Concurrent Metric Groups Experimental Extension

Concurrent Metric Groups Experimental Extension#

API#

Concurrent Metric Groups#

Metric groups enumerated or created cannot be collected or activated concurrently if the metric groups use shared HW resources. Currently Metric “Domains” are used to determine if a metric group can be collected along with another metric group. Since Metric “Domains” are at a metric group level, it cannot represent metric level HW dependencies. This API replaces using “domain” property of metric group to determine independent HW usage and provides sets of metric groups which could be collected concurrently. zetDeviceGetConcurrentMetricGroupsExp allows an input list of metric groups to be re-arranged to sequential sets of metric groups which could be collected concurrently.
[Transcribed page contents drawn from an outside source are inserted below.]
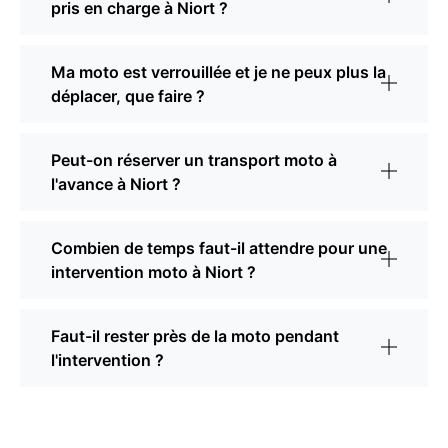
pris en charge à Niort ?
Ma moto est verrouillée et je ne peux plus la
déplacer, que faire ?
Peut-on réserver un transport moto à
l'avance à Niort ?
Combien de temps faut-il attendre pour une
intervention moto à Niort ?
Faut-il rester près de la moto pendant
l'intervention ?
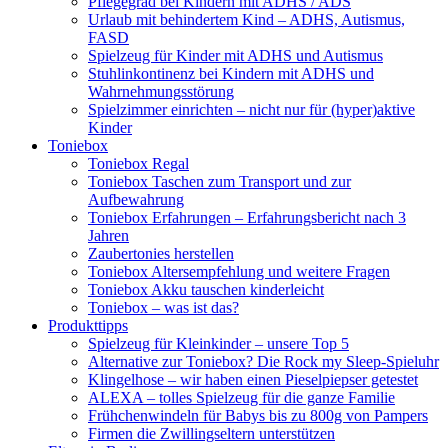
Pflegegrad bei Kindern mit ADHS / ADS
Urlaub mit behindertem Kind – ADHS, Autismus,
FASD
Spielzeug für Kinder mit ADHS und Autismus
Stuhlinkontinenz bei Kindern mit ADHS und
Wahrnehmungsstörung
Spielzimmer einrichten – nicht nur für (hyper)aktive
Kinder
Toniebox
Toniebox Regal
Toniebox Taschen zum Transport und zur
Aufbewahrung
Toniebox Erfahrungen – Erfahrungsbericht nach 3
Jahren
Zaubertonies herstellen
Toniebox Altersempfehlung und weitere Fragen
Toniebox Akku tauschen kinderleicht
Toniebox – was ist das?
Produkttipps
Spielzeug für Kleinkinder – unsere Top 5
Alternative zur Toniebox? Die Rock my Sleep-Spieluhr
Klingelhose – wir haben einen Pieselpiepser getestet
ALEXA – tolles Spielzeug für die ganze Familie
Frühchenwindeln für Babys bis zu 800g von Pampers
Firmen die Zwillingseltern unterstützen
This API also allows the application to calculate the number of replays or workload executions necessary to collect a set of overlapping metric groups.

Sample Code#

The following pseudo-code shows how an application could query for sets of concurrent metric groups within a list of metric groups

// Input metric group count;
uint32_t inputMetricGroupCount;

// Input and output list of metric groups
zet_metric_group_handle_t * phMetricGroups;

// Output concurrent group information
uint32_t concurrentGroupCount = 0;

// Get number of concurrent groups / number of replays necessary
zetDeviceGetConcurrentMetricGroupsExp(hDevice, inputMetricGroupCount, phMetricGroups, &concurrentGroupCount, nullptr);

// Allocate for count per concurrent group
uint32_t * pCountPerConcurrentGroup = malloc(sizeof(uint32_t) * concurrentGroupCount);

// Retrieve the rearranged metric groups along with the count per concurrent group
zetDeviceGetConcurrentMetricGroupsExp(hDevice, inputMetricGroupCount, phMetricGroups, &concurrentGroupCount, pCountPerConcurrentGroup);

// Activate the concurrent groups and Replay the workload
for(uint32_t concurrentGroupIndex = 0; concurrentGroupIndex < concurrentGroupCount; concurrentGroupIndex ++){
    zetContextActivateMetricGroups(hContext, hDevice, pCountPerConcurrentGroup[concurrentGroupIndex], phMetricGroups);

    // run workload

    phMetricGroups += pCountPerConcurrentGroup[concurrentGroupIndex];
}